Clinical Laboratory Services, University Hospitals Birmingham NHS Foundation Trust, Queen Elizabeth Hospital Birmingham, Birmingham, UK.
Ann Clin Biochem. 2014 Mar;51(Pt 2):151-66. doi: 10.1177/0004563213503819. Epub 2013 Oct 4.
Diagnosis and management of pancreatic cyst lesions is challenging as there is currently no investigation that offers both high diagnostic sensitivity and high specificity for the identification of potentially malignant lesions. Accurate classification of these lesions is vital in order to avoid unnecessary treatment of benign lesions and missed opportunities for early treatment of lesions that are malignant/pre-malignant. Pancreatic cyst fluid analysis has an important role in diagnosis, although all currently available investigations based on fluid analysis have significant limitations. Cytological analysis can reveal features that are specific for a certain class of cyst, but offers limited sensitivity in detecting malignant/pre-malignant cysts. Measurement of tumour markers, particularly carcinoembryonic antigen can also be informative. Concentrations of cyst fluid carcinoembryonic antigen tend to be higher in malignant/pre-malignant cysts, although there is a wide overlap between the various classes of cyst. A number of studies have suggested that diagnostic carcinoembryonic antigen cut-offs can be chosen that provide a high degree of specificity but limited sensitivity. Studies of the analytical validity of tumour marker assays in pancreatic cyst fluid analysis have highlighted discrepancies in some fluid specimens, which require further investigation. DNA analysis also has a role. In particular, K-Ras-2 mutational analysis appears to provide high specificity for detection of malignant/pre-malignant lesions. A number of diagnostic algorithms have been published, integrating use of available investigations in order to achieve the optimum discrimination of benign and potentially malignant cysts. Research into new biochemical markers and optimal use of available pancreatic cyst fluid analyses is ongoing.

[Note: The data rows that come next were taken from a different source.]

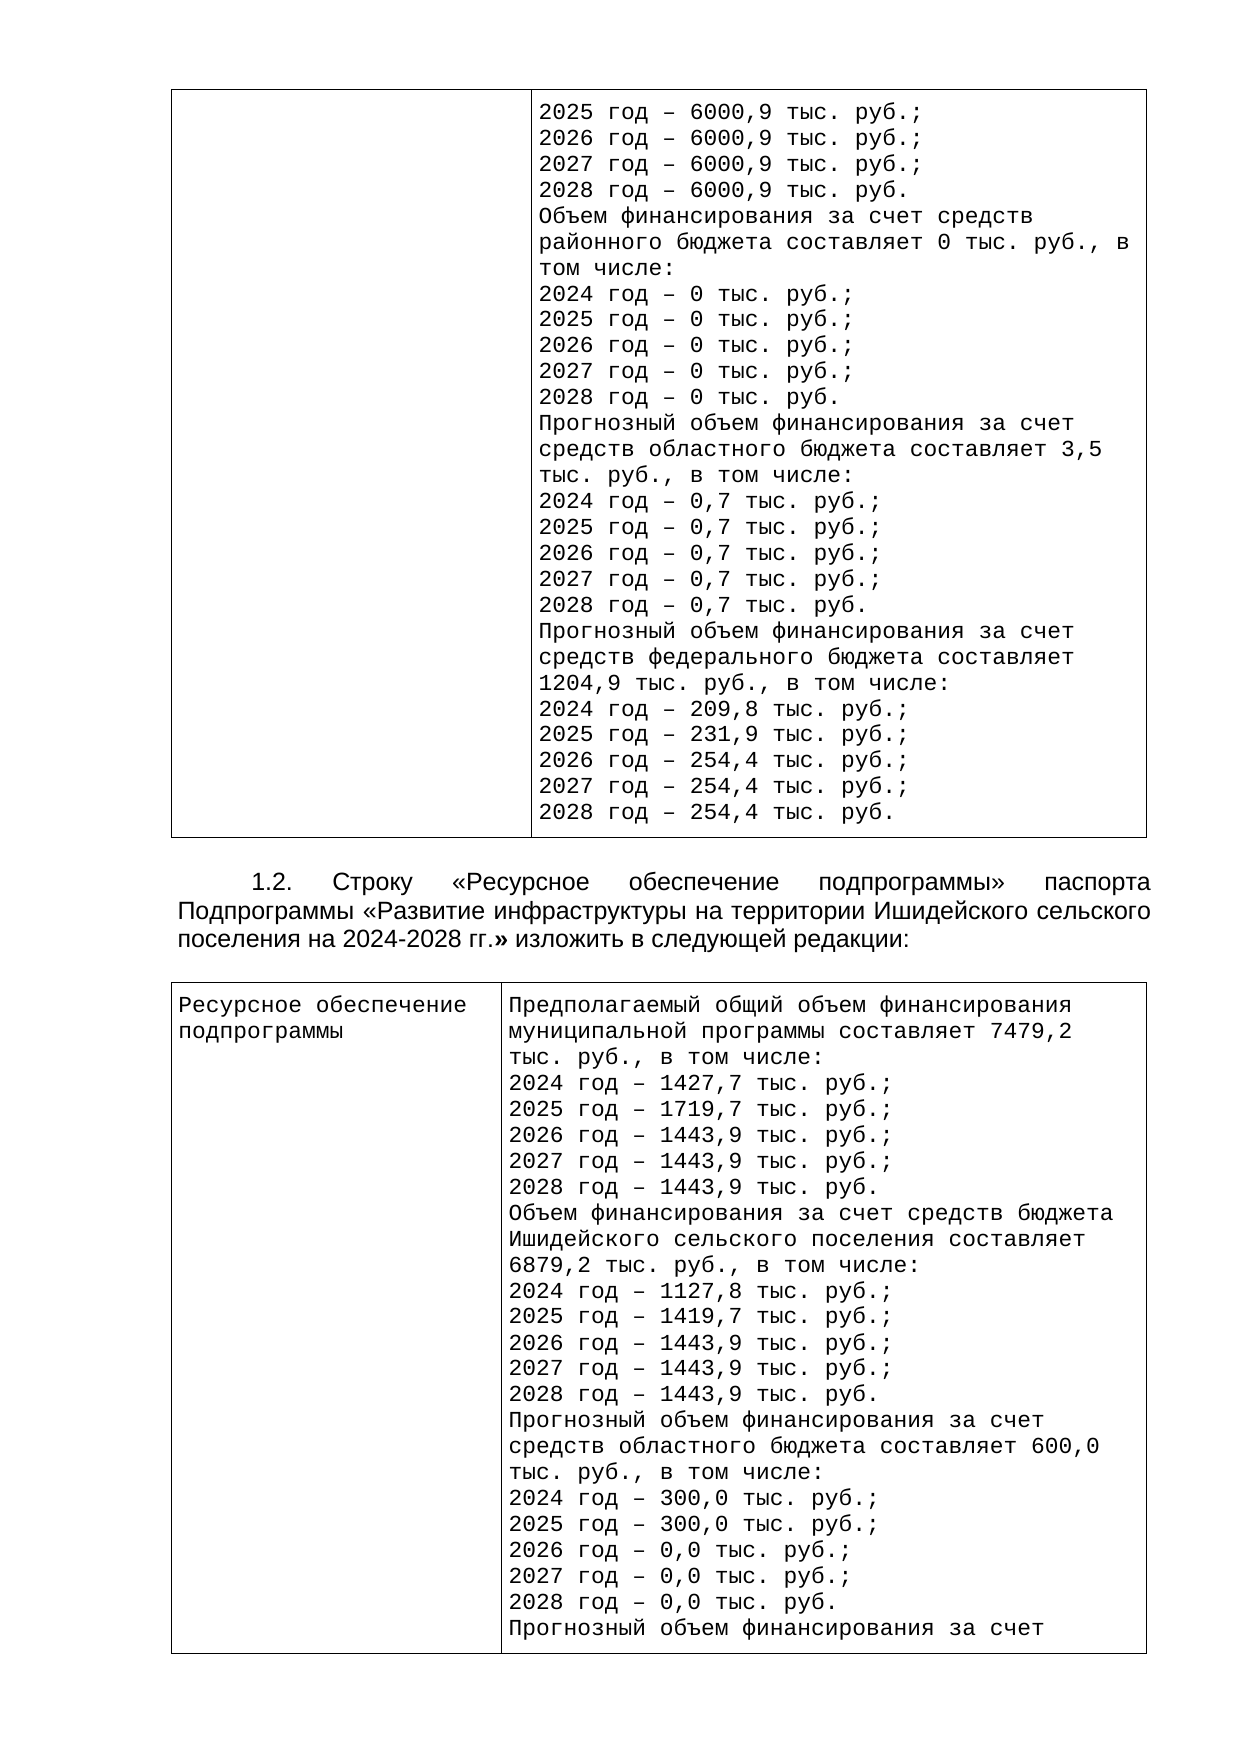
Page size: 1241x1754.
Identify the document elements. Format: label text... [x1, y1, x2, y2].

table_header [502, 983, 1146, 1653]
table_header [532, 90, 1146, 837]
text 1.2. Строку «Ресурсное обеспечение подпрограммы» паспорта Подпрограммы «Развитие инфраструктуры на территории Ишидейского сельского поселения на 2024-2028 гг.» изложить в следующей редакции: [177, 867, 1152, 953]
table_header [172, 983, 501, 1653]
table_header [172, 90, 531, 837]
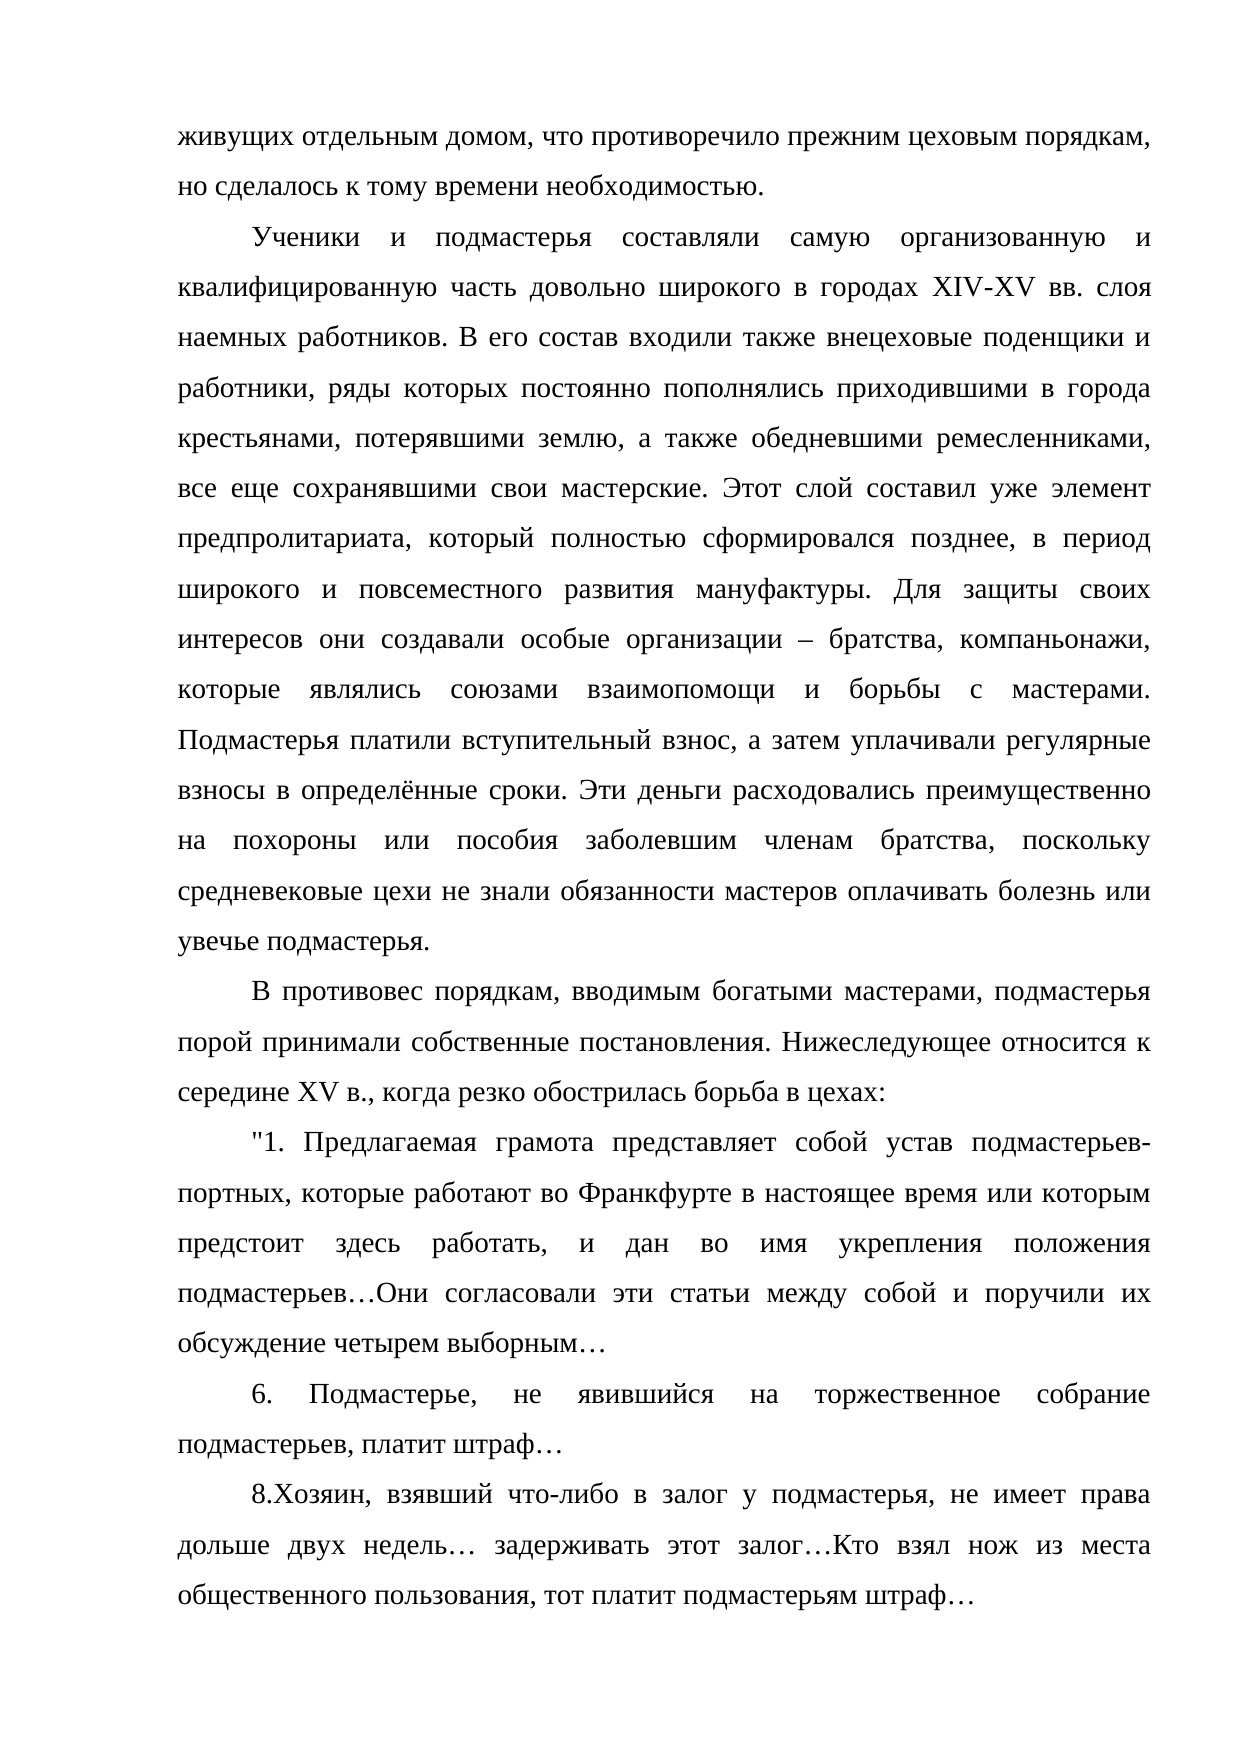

胰腺囊性病损的诊断和处理极具挑战性,因为目前尚无一种检查手段能同时具备高诊断灵敏度和高特异性,以识别出可能恶性的病损。准确分类这些病损至关重要,可避免对良性病损进行不必要的治疗,以及错失对恶性/癌前性病损进行早期治疗的机会。胰腺囊液分析在诊断中具有重要作用,尽管目前所有基于囊液分析的检查都存在明显的局限性。细胞学分析可以揭示出某些特定类型囊液的特征,但在检测恶性/癌前性囊液方面灵敏度有限。肿瘤标志物的测量,特别是癌胚抗原,也具有一定的提示作用。癌胚抗原在恶性/癌前性囊液中的浓度往往较高,但各种类型的囊液之间存在广泛的重叠。多项研究表明,选择诊断用癌胚抗原截断值可以提供高度的特异性,但灵敏度有限。对胰腺囊液分析中肿瘤标志物检测的分析性能的研究突出了一些液体标本之间存在的差异,需要进一步研究。DNA 分析也具有一定作用。特别是 K-Ras-2 突变分析似乎对检测恶性/癌前性病变具有高度特异性。已发表了一些诊断算法,整合了各种现有检查手段,以最佳地区分良性和可能恶性的囊液。目前正在对新的生化标志物和最佳利用现有的胰腺囊液分析进行研究。